Assignment:
If a line in the records below holds the word "index", copy it.

Keypoint text descriptions:

╔══

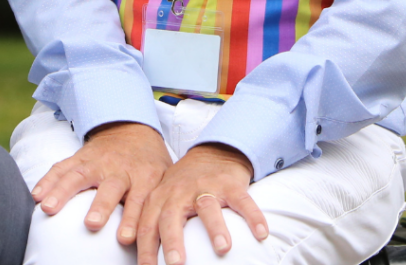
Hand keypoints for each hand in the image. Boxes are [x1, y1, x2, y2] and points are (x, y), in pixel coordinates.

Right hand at [30, 122, 172, 243]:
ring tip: (48, 208)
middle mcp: (119, 168)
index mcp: (145, 175)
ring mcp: (97, 161)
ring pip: (79, 175)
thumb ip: (159, 205)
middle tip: (92, 224)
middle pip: (109, 187)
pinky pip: (62, 167)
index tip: (124, 239)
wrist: (131, 128)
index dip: (132, 219)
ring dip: (62, 191)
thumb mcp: (163, 180)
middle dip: (100, 206)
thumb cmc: (149, 164)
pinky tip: (37, 194)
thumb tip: (164, 239)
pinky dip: (48, 180)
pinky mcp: (80, 157)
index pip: (140, 199)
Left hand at [136, 143, 267, 264]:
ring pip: (207, 206)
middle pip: (171, 215)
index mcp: (160, 197)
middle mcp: (179, 191)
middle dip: (171, 240)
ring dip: (214, 228)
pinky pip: (242, 200)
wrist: (212, 152)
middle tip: (174, 263)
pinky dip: (253, 216)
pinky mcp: (230, 184)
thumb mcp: (163, 197)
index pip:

╚══

Expected answer:
index mcp: (145, 175)
index tip: (124, 239)
index dip: (132, 219)
index pip: (140, 199)
index mcp: (160, 197)
index pip:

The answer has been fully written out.